Does it suggest the president will also retreat on carbon regulation?

2 min read
What Might Obama Retreat on Air Regulation Portend?

President Obama's quiet decision last week to delay tightening of anti-smog regulations has alarmed environmentalists and his more liberal constituents, perhaps more because of its political tone than its substantive content. In giving job creation precedence over environmental standards—thus conceding something that doesn't need to be conceded, namely that environmental progress can only be made at the cost of economic growth--is the president setting the stage for a retreat on carbon regulation?

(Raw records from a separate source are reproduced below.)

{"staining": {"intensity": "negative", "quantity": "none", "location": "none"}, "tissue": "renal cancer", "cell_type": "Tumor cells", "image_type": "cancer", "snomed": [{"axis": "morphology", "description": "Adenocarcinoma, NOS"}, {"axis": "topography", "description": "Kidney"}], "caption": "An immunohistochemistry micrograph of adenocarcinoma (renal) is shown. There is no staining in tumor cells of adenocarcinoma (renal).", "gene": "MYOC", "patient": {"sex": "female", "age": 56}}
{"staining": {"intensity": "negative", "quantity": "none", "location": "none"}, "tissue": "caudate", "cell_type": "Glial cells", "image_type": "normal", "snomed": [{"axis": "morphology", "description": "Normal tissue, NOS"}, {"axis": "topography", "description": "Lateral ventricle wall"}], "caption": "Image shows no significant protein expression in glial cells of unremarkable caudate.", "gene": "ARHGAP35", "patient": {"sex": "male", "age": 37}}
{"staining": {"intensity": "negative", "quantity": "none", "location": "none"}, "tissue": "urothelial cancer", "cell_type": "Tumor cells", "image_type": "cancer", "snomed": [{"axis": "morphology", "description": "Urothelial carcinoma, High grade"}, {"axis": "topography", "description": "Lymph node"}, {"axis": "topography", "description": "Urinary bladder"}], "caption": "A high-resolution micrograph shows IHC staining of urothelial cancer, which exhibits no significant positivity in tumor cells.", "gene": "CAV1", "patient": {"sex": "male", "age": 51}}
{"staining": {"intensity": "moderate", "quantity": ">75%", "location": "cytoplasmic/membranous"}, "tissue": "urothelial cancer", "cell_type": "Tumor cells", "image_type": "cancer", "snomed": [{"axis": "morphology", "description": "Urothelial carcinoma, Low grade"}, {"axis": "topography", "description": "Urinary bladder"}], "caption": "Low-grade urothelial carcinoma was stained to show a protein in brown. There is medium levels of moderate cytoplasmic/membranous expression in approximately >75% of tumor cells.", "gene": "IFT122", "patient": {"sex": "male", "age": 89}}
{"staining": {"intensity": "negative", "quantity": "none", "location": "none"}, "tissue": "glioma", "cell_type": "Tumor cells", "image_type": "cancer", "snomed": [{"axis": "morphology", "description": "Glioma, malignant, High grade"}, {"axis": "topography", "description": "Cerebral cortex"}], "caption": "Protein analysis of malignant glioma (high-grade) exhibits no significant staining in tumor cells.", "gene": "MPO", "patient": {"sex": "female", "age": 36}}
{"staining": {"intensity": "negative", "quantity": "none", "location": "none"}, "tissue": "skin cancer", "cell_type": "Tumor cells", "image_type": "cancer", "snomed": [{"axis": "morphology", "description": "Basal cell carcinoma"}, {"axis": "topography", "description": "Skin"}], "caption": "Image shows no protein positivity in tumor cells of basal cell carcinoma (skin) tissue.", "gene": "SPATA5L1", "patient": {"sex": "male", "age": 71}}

Several years ago a Supreme Court decision found that the Environmental Protection Agency could and probably should regulate greenhouse gas emissions under the Clean  Air Act and its amendments. The Obama EPA has been getting set to issue such regulations toward the end of this year. Furthermore, EPA's authority to act has been the president's trump card in struggling with Congress over climate legislation. If Congress failed to enact a cap-and-trade bill or a carbon tax, in effect the White House could simply issue decrees to cut emissions.

Might the president now give away that trump card? If tighter smog regulation is bad for jobs doesn't it follow that tighter carbon regulation also would be bad for jobs? John Walke, an air quality expert at the Natural Resources Defense Council, takes comfort in the complete unpredictability of Washington politics: "One thing I've learned never to do after spending nearly 20 years in Washington is to confuse logic and politics," says Walke. "What distinguishes carbon from ozone is the central reason cited by the president in his ozone decision," namely, a pending 2013 review of the ozone standard" last set during George W. Bush's administration.  That is to say, an ozone standard already exists and the issue is how strict to make it, but a carbon standard has yet to be created.

The ozone standard, by the way, is not to be confused with the important cross-state pollution rule, which courts struck down during the Bush years and the Obama administration recently reformulated and re-issued. It, at least to date, is intact.